**Selected text:**
摘要
Matrix metalloproteinases (MMPs) are proteolytic enzymes involved in extracellular matrix remodeling and have been implicated in the pathogenesis of interstitial lung disease (ILD). However, the causal relationship between circulating MMPs and ILD risk remains uncertain, and the potential mediating role of immune cell phenotypes in this pathway has not been systematically investigated. This study aimed to evaluate the causal effects of six circulating MMPs (MMP1, MMP2, MMP3, MMP7, MMP9, and MMP12) on ILD risk using Mendelian randomization (MR) and to determine whether specific immune cell phenotypes mediate this relationship.

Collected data

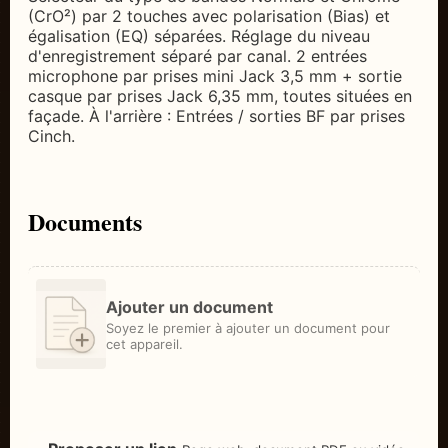
(CrO²) par 2 touches avec polarisation (Bias) et
égalisation (EQ) séparées. Réglage du niveau
d'enregistrement séparé par canal. 2 entrées
microphone par prises mini Jack 3,5 mm + sortie
casque par prises Jack 6,35 mm, toutes situées en
façade. À l'arrière : Entrées / sorties BF par prises
Cinch.
Documents
Ajouter un document
Soyez le premier à ajouter un document pour
cet appareil.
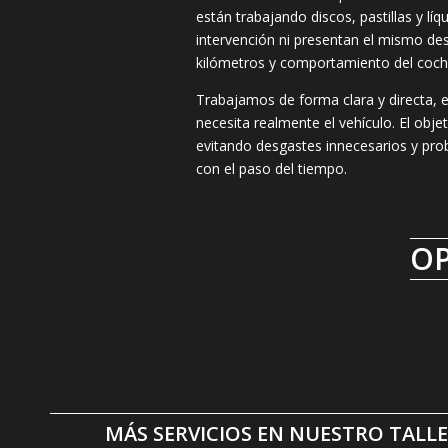
están trabajando discos, pastillas y lí
intervención ni presentan el mismo des
kilómetros y comportamiento del coche
Trabajamos de forma clara y directa, 
necesita realmente el vehículo. El obj
evitando desgastes innecesarios y pr
con el paso del tiempo.
OP
MÁS SERVICIOS EN NUESTRO TALL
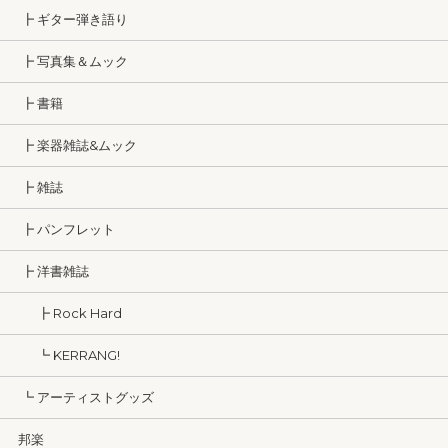
┣ ギター弾き語り
┣ 写真集＆ムック
┣ 書籍
┣ 楽器雑誌&ムック
┣ 雑誌
┣ パンフレット
┣ 洋書雑誌
┣ Rock Hard
┗ KERRANG!
┗ アーティストグッズ
邦楽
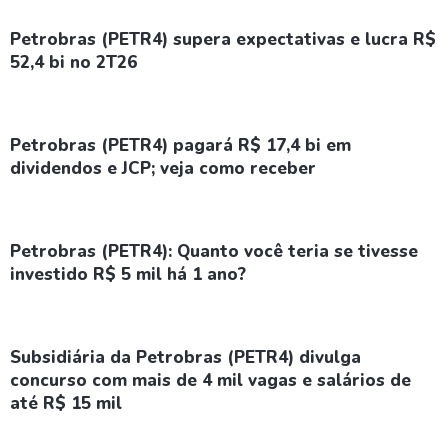
Petrobras (PETR4) supera expectativas e lucra R$
52,4 bi no 2T26
Petrobras (PETR4) pagará R$ 17,4 bi em
dividendos e JCP; veja como receber
Petrobras (PETR4): Quanto você teria se tivesse
investido R$ 5 mil há 1 ano?
Subsidiária da Petrobras (PETR4) divulga
concurso com mais de 4 mil vagas e salários de
até R$ 15 mil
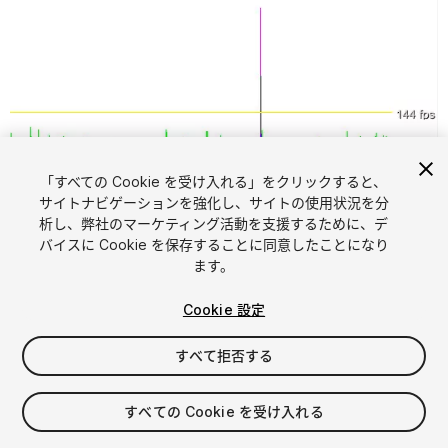
「すべての Cookie を受け入れる」をクリックすると、
1
/
2
サイトナビゲーションを強化し、サイトの使用状況を分
析し、弊社のマーケティング活動を支援するために、デ
バイスに Cookie を保存することに同意したことになり
ます。
Cookie 設定
すべて拒否する
FREE
すべての Cookie を受け入れる
マイアセットに追加する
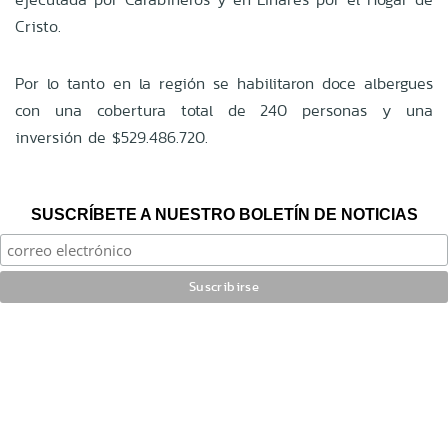
Cristo.
Por lo tanto en la región se habilitaron doce albergues
con una cobertura total de 240 personas y una
inversión de $529.486.720.
SUSCRÍBETE A NUESTRO BOLETÍN DE NOTICIAS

**Work request 1:** In the abstract on matrix metalloproteinases and interstitial lung disease, which six circulating MMPs are evaluated?
**Work request 2:** Continue the abstract on matrix metalloproteinases and interstitial lung disease from the point where it stops.

**Answer box 1:** MMP1, MMP2, MMP3, MMP7, MMP9, and MMP12.

**Answer box 2:**
We conducted a comprehensive two-sample MR and mediation analysis utilizing publicly available genome-wide association study (GWAS) summary statistics from European-ancestry populations. Genetic instruments for six MMPs were selected at genome-wide significance (P < 5 × 10⁻⁸), and for 731 immune cell traits at a threshold of P < 1 × 10⁻⁵, followed by clumping to ensure independence (r² < 0.001 within 10,000 kb). The analysis proceeded through three sequential phases: (1) bidirectional MR to establish causal relationships between MMPs and ILD, (2) forward MR to identify immune cell phenotypes causally associated with ILD, and (3) mediation MR to quantify the proportion of MMP9 effect mediated through significant immune cells. The inverse-variance weighted (IVW) method served as the primary analysis, supplemented by MR-Egger, weighted median, simple mode, and weighted mode methods. Comprehensive sensitivity analyses included Cochran's Q test for heterogeneity, MR-Egger intercept test for horizontal pleiotropy, and MR-PRESSO for outlier detection. Mediation proportion was calculated using the product-of-coefficients method.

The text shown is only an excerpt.